Несчастную курицу я довезла в сохранности до самого Петербурга — аппетита не было никакого. Тем более что книжка, которую мне сунула на прощание сестрица, оказалась весьма увлекательной: «Уроки самообороны для девушек».
У самого вокзала странно одетый мужчина неопределенных лет попросил у меня денег:
— Девушка, на хлеб не хватает!
Я обрадовалась, полезла в сумку за курицей. Сейчас осчастливлю голодного — Господь велел делиться. Мужчина тяжело посмотрел мне в глаза, словно был обманут в своих лучших ожиданиях. Помотал головой и сунул мне курицу назад.

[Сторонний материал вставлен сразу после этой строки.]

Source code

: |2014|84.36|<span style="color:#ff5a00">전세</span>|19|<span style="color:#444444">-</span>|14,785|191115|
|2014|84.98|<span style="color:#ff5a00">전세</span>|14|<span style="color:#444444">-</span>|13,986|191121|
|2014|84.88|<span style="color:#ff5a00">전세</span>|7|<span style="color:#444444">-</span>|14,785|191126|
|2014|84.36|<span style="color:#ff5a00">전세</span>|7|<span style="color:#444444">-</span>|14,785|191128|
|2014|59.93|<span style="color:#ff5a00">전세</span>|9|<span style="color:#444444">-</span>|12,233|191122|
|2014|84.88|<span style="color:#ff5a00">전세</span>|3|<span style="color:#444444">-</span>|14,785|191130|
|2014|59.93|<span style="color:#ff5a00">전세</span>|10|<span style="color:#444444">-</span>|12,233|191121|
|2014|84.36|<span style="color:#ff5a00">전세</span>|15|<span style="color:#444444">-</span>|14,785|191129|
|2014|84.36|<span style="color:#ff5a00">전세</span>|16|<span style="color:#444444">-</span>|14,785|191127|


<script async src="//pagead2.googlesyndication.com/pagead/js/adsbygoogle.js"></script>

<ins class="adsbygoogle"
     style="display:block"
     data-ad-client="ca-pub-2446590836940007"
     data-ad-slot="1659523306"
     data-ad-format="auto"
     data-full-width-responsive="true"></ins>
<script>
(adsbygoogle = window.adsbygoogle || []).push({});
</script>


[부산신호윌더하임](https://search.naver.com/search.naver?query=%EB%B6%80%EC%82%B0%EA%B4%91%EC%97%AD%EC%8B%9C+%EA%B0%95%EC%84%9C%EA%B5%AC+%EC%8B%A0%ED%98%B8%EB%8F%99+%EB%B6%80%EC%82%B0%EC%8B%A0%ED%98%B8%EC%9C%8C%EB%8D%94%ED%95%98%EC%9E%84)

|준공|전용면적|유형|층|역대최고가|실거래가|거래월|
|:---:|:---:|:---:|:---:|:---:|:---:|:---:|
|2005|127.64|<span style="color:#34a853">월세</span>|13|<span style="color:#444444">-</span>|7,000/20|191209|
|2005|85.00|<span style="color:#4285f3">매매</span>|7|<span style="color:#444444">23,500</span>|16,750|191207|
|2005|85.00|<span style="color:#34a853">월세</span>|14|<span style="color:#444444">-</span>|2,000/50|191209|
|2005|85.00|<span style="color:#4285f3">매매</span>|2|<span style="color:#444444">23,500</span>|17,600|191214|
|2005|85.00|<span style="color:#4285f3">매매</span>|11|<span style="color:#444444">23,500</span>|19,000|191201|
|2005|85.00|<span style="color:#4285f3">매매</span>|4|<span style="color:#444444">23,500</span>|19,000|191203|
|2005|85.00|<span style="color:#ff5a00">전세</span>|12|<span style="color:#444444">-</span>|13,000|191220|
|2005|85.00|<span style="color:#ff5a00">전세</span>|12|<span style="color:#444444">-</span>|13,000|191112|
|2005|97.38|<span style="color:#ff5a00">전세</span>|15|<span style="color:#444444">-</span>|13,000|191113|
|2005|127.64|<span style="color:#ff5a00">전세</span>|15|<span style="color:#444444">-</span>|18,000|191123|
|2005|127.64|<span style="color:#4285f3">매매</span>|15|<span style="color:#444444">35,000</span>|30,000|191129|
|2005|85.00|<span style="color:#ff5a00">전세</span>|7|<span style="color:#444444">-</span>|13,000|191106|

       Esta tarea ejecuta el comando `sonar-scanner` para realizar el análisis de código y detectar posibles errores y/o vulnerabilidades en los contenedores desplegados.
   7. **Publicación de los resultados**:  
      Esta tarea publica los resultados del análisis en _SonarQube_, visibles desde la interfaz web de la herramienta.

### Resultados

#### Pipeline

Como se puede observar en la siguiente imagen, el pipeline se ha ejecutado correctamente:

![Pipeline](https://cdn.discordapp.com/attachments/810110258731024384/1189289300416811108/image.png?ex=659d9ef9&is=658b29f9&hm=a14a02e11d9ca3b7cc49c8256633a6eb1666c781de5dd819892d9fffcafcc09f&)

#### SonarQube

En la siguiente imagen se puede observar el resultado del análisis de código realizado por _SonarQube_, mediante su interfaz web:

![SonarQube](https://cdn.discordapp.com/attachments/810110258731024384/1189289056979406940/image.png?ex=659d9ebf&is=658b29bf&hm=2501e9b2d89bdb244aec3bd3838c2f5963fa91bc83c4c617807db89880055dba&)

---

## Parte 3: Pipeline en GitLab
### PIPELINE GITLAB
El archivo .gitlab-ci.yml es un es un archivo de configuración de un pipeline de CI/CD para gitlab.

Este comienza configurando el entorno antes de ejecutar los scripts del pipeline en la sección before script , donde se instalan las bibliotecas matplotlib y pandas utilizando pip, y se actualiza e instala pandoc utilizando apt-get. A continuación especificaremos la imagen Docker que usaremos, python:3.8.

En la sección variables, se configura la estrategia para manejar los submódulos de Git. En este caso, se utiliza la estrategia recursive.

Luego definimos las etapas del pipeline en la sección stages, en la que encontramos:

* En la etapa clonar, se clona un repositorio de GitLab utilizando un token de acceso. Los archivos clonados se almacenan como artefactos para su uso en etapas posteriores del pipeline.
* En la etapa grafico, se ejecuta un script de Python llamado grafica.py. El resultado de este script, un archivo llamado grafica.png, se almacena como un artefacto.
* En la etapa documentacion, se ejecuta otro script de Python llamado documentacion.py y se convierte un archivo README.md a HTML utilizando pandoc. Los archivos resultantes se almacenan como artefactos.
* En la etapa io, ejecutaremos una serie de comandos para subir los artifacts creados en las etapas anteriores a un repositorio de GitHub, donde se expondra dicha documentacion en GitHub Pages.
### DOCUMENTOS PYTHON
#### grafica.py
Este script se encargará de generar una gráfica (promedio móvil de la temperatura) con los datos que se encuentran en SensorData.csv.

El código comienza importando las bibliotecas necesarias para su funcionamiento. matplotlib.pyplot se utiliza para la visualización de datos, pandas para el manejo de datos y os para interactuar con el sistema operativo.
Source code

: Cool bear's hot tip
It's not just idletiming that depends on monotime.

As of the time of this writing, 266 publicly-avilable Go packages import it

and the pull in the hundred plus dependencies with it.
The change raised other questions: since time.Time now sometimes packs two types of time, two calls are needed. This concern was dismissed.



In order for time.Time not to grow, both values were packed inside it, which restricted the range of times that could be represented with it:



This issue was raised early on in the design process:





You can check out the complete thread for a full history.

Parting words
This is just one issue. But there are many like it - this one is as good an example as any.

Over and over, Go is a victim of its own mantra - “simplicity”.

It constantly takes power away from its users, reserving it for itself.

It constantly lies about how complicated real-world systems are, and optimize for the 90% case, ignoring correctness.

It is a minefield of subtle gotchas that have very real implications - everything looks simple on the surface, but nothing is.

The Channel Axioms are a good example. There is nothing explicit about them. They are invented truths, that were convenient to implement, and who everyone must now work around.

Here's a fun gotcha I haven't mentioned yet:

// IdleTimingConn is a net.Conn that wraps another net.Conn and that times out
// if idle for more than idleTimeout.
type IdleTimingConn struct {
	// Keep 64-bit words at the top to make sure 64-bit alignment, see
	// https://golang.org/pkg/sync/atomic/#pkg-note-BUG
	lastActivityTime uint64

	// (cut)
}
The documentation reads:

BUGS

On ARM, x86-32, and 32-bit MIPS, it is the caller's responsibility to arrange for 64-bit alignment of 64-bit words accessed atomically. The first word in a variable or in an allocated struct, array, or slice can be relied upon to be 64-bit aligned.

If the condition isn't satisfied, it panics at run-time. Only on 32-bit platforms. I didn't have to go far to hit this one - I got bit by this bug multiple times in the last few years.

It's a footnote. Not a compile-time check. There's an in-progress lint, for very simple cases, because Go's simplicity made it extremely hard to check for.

— Возьмите! — сказала я, решив, что он просто стесняется. — Это хорошая курица — ее только утром сварили…
Он покачал головой, пробормотал что-то под нос и пошел прочь. Я осмотрела свою курицу со всех сторон, понюхала ее на всякий случай. С ней все было в порядке. Может, он вегетарианец?
В конце концов я скормила курицу голодному бродячему псу, пристроившемуся возле канализационного люка. Было совсем не холодно, но он жался к этим самым люкам — то ли болел, то ли просто был уже старый. Курицу он съел без остатка и благодарно завилял хвостом.
Освободившись от лишнего груза, я направилась к метро, не забывая глазеть по сторонам. В этом городе я надеялась задержаться как можно дольше, и чем скорее я здесь освоюсь — тем лучше.